Он, помолчав, медленно выговорил:
— Ну что ж, если убьют, я буду ждать тебя там. Ты поживи, порадуйся на свете, потом приходи ко мне.
Я горько заплакала...
Утром он уехал. Мама надела ему на шею тот роковой мешочек, что зашивала вечером, — в нем был золотой образок, который носили на войне ее отец и дед, — и мы все перекрестили его с каким-то порывистым отчаянием. Глядя ему вслед, постояли на крыльце в том отупении, которое всегда бывает, когда проводишь кого-нибудь на долгую разлуку, чувствуя только удивительную несовместность между нами и окружавшим нас радостным, солнечным, сверкающим изморозью на траве утром. Постояв, вошли в опустевший дом. Я пошла по комнатам, заложив руки за спину, не зная, что теперь делать с собой и зарыдать ли мне или запеть во весь голос...
Убили его — какое странное слово! — через месяц, в Галиции. И вот прошло с тех пор целых тридцать лет. И многое, многое пережито было за эти годы, кажущиеся такими долгими, когда внимательно думаешь о них, перебираешь в памяти все то волшебное, непонятное, непостижимое ни умом, ни сердцем, что называется прошлым. Весной восемнадцатого года, когда ни отца, ни матери уже не было в живых, я жила в Москве, в подвале у торговки на Смоленском рынке, которая все издевалась надо мной: “Ну, ваше сиятельство, как ваши обстоятельства?” Я тоже занималась торговлей, продавала, как многие продавали тогда, солдатам в папахах и расстегнутых шинелях кое-что из оставшегося у меня, — то какое-нибудь колечко, то крестик, то меховой воротник, побитый молью, и вот тут, торгуя на углу Арбата и рынка, встретила человека редкой, прекрасной души, пожилого военного в отставке, за которого вскоре вышла замуж и с которым уехала в апреле в Екатеринодар. Ехали мы туда с ним и его племянником, мальчиком лет семнадцати, тоже пробиравшимся к добровольцам, чуть не две недели, — я бабой, в лаптях, он в истертом казачьем зипуне, с отпущенной черной с проседью бородой, — и пробыли на Дону и на Кубани больше двух лет. Зимой, в ураган, отплыли с несметной толпой прочих беженцев из Новороссийска в Турцию, и на пути, в море, муж мой умер в тифу. Близких у меня осталось после того на всем свете только трое: племянник мужа, его молоденькая жена и их девочка, ребенок семи месяцев. Но и племянник с женой уплыли через некоторое время в Крым, к Врангелю, оставив ребенка на моих руках. Там они и пропали без вести. А я еще долго жила в Константинополе, зарабатывая на себя и на девочку очень тяжелым черным трудом. Потом, как многие, где только не скиталась я с ней! Болгария, Сербия, Чехия, Бельгия, Париж, Ницца... Девочка давно выросла, осталась в Париже, стала совсем француженкой, очень миленькой и совершенно равнодушной ко мне, служила в шоколадном магазине возле Мадлэн, холёными ручками с серебряными ноготками завертывала коробки в атласную бумагу и завязывала их золотыми шнурочками; а я жила и все еще живу в Ницце чем Бог пошлет... Была я в Ницце в первый раз в девятьсот двенадцатом году — и могла ли думать в те счастливые дни, чем некогда станет она для меня!

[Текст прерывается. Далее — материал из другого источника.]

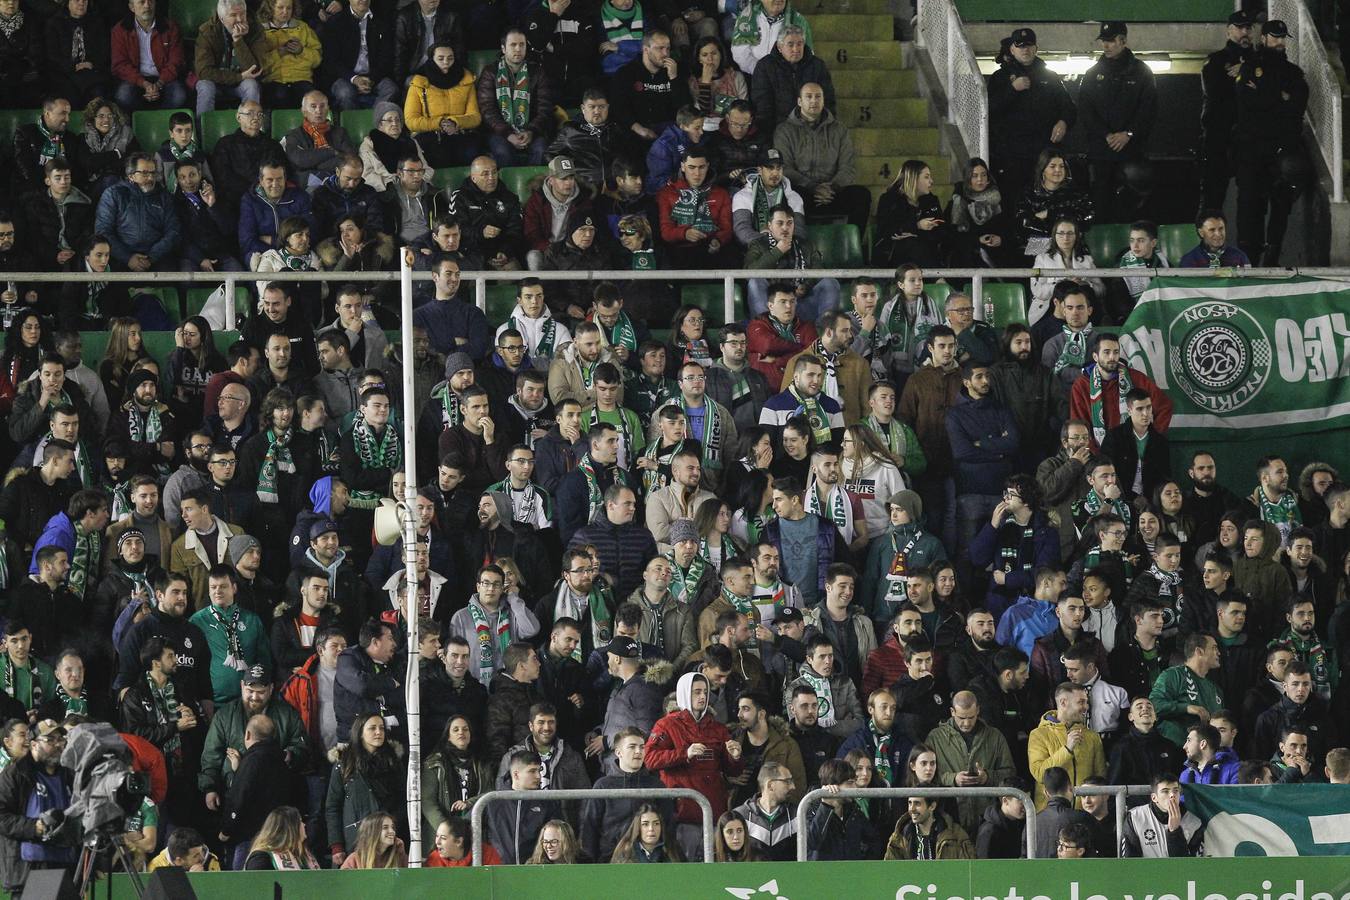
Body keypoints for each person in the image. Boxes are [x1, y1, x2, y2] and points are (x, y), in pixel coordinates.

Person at [644, 671, 744, 860]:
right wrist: (684, 753)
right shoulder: (666, 725)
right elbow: (649, 759)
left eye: (705, 692)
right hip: (682, 813)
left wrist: (735, 757)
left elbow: (733, 771)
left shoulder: (718, 728)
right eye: (696, 692)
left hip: (714, 812)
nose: (703, 696)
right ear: (683, 693)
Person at [1232, 19, 1309, 265]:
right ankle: (1249, 260)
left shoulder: (1294, 73)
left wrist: (1265, 94)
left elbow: (1296, 108)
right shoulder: (1249, 68)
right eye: (1274, 37)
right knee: (1250, 207)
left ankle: (1272, 259)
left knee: (1280, 206)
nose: (1279, 42)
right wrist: (1280, 98)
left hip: (1280, 150)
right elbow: (1246, 106)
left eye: (1282, 37)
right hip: (1252, 151)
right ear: (1263, 38)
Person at [987, 27, 1074, 209]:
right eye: (1020, 46)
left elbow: (1068, 107)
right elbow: (989, 110)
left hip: (1042, 154)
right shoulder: (1000, 78)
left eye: (1029, 46)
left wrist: (1063, 121)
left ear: (1036, 48)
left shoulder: (1050, 77)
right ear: (1012, 49)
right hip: (1011, 155)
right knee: (1013, 201)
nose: (1025, 50)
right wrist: (1012, 90)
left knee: (1045, 202)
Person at [774, 82, 869, 231]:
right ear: (799, 101)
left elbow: (848, 166)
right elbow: (784, 167)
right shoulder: (784, 130)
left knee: (861, 195)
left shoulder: (839, 130)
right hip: (803, 192)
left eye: (818, 97)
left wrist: (831, 188)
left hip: (832, 192)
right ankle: (796, 246)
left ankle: (852, 244)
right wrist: (812, 187)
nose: (814, 101)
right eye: (809, 96)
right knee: (786, 196)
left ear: (824, 100)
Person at [325, 714, 407, 865]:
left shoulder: (394, 763)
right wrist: (336, 845)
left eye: (382, 728)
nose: (378, 732)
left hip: (388, 845)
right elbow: (333, 807)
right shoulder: (344, 764)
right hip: (354, 842)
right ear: (360, 732)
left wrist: (391, 826)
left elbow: (403, 801)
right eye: (372, 728)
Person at [475, 28, 554, 167]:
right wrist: (508, 134)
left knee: (541, 149)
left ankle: (535, 187)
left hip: (532, 130)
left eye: (522, 45)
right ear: (503, 48)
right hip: (498, 131)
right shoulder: (491, 72)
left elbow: (545, 108)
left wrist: (530, 132)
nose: (518, 49)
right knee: (503, 152)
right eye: (513, 45)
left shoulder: (537, 72)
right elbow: (487, 109)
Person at [94, 152, 180, 271]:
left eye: (153, 173)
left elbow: (173, 231)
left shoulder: (164, 197)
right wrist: (128, 258)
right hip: (120, 257)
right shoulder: (114, 194)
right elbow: (103, 231)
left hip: (157, 258)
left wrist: (151, 257)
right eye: (144, 173)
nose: (150, 178)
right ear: (131, 176)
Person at [405, 43, 481, 168]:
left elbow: (475, 117)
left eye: (450, 58)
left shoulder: (466, 81)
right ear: (432, 60)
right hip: (430, 134)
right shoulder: (419, 83)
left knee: (471, 153)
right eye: (440, 58)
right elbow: (411, 121)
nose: (446, 62)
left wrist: (455, 122)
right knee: (438, 155)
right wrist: (439, 123)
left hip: (459, 132)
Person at [109, 0, 189, 111]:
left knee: (179, 95)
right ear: (132, 7)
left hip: (164, 78)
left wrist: (159, 83)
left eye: (150, 1)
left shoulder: (170, 27)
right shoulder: (120, 30)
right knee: (123, 96)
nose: (147, 5)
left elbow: (176, 61)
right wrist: (144, 84)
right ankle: (141, 123)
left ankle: (163, 121)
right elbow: (120, 65)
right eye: (141, 2)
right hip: (135, 79)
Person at [319, 0, 398, 111]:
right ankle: (353, 126)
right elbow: (331, 61)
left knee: (390, 89)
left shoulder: (382, 21)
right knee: (345, 93)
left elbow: (386, 58)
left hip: (373, 76)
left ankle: (376, 124)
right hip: (345, 76)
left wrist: (371, 79)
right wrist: (354, 79)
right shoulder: (336, 22)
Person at [1121, 775, 1202, 857]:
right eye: (1165, 791)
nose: (1172, 795)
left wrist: (1175, 832)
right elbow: (1129, 863)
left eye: (1176, 790)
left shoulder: (1194, 821)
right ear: (1154, 798)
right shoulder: (1135, 817)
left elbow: (1191, 865)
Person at [243, 805, 321, 870]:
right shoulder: (260, 859)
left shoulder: (302, 855)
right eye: (300, 821)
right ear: (290, 829)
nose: (304, 825)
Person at [1178, 208, 1250, 268]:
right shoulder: (1189, 261)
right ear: (1201, 233)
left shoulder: (1239, 257)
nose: (1218, 234)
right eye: (1212, 230)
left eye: (1221, 229)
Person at [339, 812, 408, 868]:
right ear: (372, 832)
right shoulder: (354, 859)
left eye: (392, 827)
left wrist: (400, 852)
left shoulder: (398, 856)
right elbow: (342, 883)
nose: (392, 831)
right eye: (385, 827)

Так и пережила я его смерть, опрометчиво сказав когда-то, что я не переживу ее. Но, вспоминая все то, что я пережила с тех пор, всегда спрашиваю себя: да, а что же все-таки было в моей жизни? И отвечаю себе: только тот холодный осенний вечер. Ужели он был когда-то? Все-таки был. И это все, что было в моей жизни, — остальное ненужный сон. И я верю, горячо верю: где-то там он ждет меня — с той же любовью и молодостью, как в тот вечер. “Ты поживи, порадуйся на свете, потом приходи ко мне...” Я пожила, порадовалась, теперь уже скоро приду.